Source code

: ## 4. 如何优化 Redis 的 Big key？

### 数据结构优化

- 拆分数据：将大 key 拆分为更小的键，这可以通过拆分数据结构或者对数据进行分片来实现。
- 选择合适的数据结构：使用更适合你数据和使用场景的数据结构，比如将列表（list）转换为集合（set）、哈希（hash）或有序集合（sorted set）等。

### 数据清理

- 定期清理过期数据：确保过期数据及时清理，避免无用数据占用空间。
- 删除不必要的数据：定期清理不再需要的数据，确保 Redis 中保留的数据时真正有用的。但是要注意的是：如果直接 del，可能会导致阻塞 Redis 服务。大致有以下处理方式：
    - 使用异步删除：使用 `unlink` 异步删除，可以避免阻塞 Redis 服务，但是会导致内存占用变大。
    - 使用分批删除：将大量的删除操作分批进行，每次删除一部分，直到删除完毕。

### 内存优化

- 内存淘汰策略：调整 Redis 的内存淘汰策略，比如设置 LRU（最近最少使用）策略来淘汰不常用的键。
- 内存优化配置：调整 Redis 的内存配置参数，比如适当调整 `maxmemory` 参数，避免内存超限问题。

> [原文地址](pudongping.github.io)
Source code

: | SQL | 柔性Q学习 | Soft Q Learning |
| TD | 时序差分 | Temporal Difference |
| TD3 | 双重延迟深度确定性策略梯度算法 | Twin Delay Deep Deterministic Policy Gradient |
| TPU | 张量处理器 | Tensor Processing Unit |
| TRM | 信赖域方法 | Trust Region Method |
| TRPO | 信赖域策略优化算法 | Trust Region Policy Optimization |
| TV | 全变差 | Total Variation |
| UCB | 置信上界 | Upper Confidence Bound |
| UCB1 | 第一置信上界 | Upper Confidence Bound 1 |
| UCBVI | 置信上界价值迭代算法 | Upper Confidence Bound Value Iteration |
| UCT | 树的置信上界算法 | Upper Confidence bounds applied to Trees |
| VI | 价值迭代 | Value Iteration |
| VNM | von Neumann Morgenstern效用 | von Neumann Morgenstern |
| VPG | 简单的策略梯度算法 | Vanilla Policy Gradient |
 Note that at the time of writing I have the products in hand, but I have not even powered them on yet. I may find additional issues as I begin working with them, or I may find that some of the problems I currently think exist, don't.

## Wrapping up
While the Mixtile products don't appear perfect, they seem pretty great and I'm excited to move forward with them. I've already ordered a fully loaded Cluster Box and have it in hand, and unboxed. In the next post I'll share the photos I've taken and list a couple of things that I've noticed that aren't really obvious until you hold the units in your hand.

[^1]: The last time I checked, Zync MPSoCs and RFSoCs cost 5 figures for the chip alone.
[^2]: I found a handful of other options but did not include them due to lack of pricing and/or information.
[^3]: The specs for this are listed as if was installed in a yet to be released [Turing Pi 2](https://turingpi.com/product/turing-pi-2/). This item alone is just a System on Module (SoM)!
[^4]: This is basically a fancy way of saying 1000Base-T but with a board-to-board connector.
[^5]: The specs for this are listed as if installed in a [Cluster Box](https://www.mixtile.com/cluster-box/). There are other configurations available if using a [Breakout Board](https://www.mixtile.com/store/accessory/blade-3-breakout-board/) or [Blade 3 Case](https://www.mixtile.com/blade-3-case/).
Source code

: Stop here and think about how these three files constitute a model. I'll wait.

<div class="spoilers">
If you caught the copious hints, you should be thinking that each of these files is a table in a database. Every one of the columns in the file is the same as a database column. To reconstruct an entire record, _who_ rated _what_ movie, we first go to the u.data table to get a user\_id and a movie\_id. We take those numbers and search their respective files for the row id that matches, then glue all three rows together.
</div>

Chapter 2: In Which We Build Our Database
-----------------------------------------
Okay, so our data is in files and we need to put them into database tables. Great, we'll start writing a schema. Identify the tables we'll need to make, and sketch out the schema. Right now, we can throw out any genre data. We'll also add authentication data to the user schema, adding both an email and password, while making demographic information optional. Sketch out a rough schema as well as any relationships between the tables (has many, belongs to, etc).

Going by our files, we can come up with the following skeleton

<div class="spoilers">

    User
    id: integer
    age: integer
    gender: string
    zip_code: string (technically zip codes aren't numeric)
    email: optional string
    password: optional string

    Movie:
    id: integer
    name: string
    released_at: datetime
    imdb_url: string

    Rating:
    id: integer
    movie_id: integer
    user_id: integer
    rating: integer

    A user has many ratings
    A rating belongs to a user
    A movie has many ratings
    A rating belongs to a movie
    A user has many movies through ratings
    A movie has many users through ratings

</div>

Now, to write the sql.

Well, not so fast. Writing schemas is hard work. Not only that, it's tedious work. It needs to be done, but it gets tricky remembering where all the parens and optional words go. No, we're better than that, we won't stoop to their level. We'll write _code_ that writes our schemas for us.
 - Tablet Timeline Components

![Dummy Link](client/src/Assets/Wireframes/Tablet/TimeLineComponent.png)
========
Work required:
Repeat the material word for word.

Answer:
Source code

: ## 4. 如何优化 Redis 的 Big key？

### 数据结构优化

- 拆分数据：将大 key 拆分为更小的键，这可以通过拆分数据结构或者对数据进行分片来实现。
- 选择合适的数据结构：使用更适合你数据和使用场景的数据结构，比如将列表（list）转换为集合（set）、哈希（hash）或有序集合（sorted set）等。

### 数据清理

- 定期清理过期数据：确保过期数据及时清理，避免无用数据占用空间。
- 删除不必要的数据：定期清理不再需要的数据，确保 Redis 中保留的数据时真正有用的。但是要注意的是：如果直接 del，可能会导致阻塞 Redis 服务。大致有以下处理方式：
    - 使用异步删除：使用 `unlink` 异步删除，可以避免阻塞 Redis 服务，但是会导致内存占用变大。
    - 使用分批删除：将大量的删除操作分批进行，每次删除一部分，直到删除完毕。

### 内存优化

- 内存淘汰策略：调整 Redis 的内存淘汰策略，比如设置 LRU（最近最少使用）策略来淘汰不常用的键。
- 内存优化配置：调整 Redis 的内存配置参数，比如适当调整 `maxmemory` 参数，避免内存超限问题。

> [原文地址](pudongping.github.io)
Source code

: | SQL | 柔性Q学习 | Soft Q Learning |
| TD | 时序差分 | Temporal Difference |
| TD3 | 双重延迟深度确定性策略梯度算法 | Twin Delay Deep Deterministic Policy Gradient |
| TPU | 张量处理器 | Tensor Processing Unit |
| TRM | 信赖域方法 | Trust Region Method |
| TRPO | 信赖域策略优化算法 | Trust Region Policy Optimization |
| TV | 全变差 | Total Variation |
| UCB | 置信上界 | Upper Confidence Bound |
| UCB1 | 第一置信上界 | Upper Confidence Bound 1 |
| UCBVI | 置信上界价值迭代算法 | Upper Confidence Bound Value Iteration |
| UCT | 树的置信上界算法 | Upper Confidence bounds applied to Trees |
| VI | 价值迭代 | Value Iteration |
| VNM | von Neumann Morgenstern效用 | von Neumann Morgenstern |
| VPG | 简单的策略梯度算法 | Vanilla Policy Gradient |
 Note that at the time of writing I have the products in hand, but I have not even powered them on yet. I may find additional issues as I begin working with them, or I may find that some of the problems I currently think exist, don't.

## Wrapping up
While the Mixtile products don't appear perfect, they seem pretty great and I'm excited to move forward with them. I've already ordered a fully loaded Cluster Box and have it in hand, and unboxed. In the next post I'll share the photos I've taken and list a couple of things that I've noticed that aren't really obvious until you hold the units in your hand.

[^1]: The last time I checked, Zync MPSoCs and RFSoCs cost 5 figures for the chip alone.
[^2]: I found a handful of other options but did not include them due to lack of pricing and/or information.
[^3]: The specs for this are listed as if was installed in a yet to be released [Turing Pi 2](https://turingpi.com/product/turing-pi-2/). This item alone is just a System on Module (SoM)!
[^4]: This is basically a fancy way of saying 1000Base-T but with a board-to-board connector.
[^5]: The specs for this are listed as if installed in a [Cluster Box](https://www.mixtile.com/cluster-box/). There are other configurations available if using a [Breakout Board](https://www.mixtile.com/store/accessory/blade-3-breakout-board/) or [Blade 3 Case](https://www.mixtile.com/blade-3-case/).
Source code

: Stop here and think about how these three files constitute a model. I'll wait.

<div class="spoilers">
If you caught the copious hints, you should be thinking that each of these files is a table in a database. Every one of the columns in the file is the same as a database column. To reconstruct an entire record, _who_ rated _what_ movie, we first go to the u.data table to get a user\_id and a movie\_id. We take those numbers and search their respective files for the row id that matches, then glue all three rows together.
</div>

Chapter 2: In Which We Build Our Database
-----------------------------------------
Okay, so our data is in files and we need to put them into database tables. Great, we'll start writing a schema. Identify the tables we'll need to make, and sketch out the schema. Right now, we can throw out any genre data. We'll also add authentication data to the user schema, adding both an email and password, while making demographic information optional. Sketch out a rough schema as well as any relationships between the tables (has many, belongs to, etc).

Going by our files, we can come up with the following skeleton

<div class="spoilers">

    User
    id: integer
    age: integer
    gender: string
    zip_code: string (technically zip codes aren't numeric)
    email: optional string
    password: optional string

    Movie:
    id: integer
    name: string
    released_at: datetime
    imdb_url: string

    Rating:
    id: integer
    movie_id: integer
    user_id: integer
    rating: integer

    A user has many ratings
    A rating belongs to a user
    A movie has many ratings
    A rating belongs to a movie
    A user has many movies through ratings
    A movie has many users through ratings

</div>

Now, to write the sql.

Well, not so fast. Writing schemas is hard work. Not only that, it's tedious work. It needs to be done, but it gets tricky remembering where all the parens and optional words go. No, we're better than that, we won't stoop to their level. We'll write _code_ that writes our schemas for us.
 - Tablet Timeline Components

![Dummy Link](client/src/Assets/Wireframes/Tablet/TimeLineComponent.png)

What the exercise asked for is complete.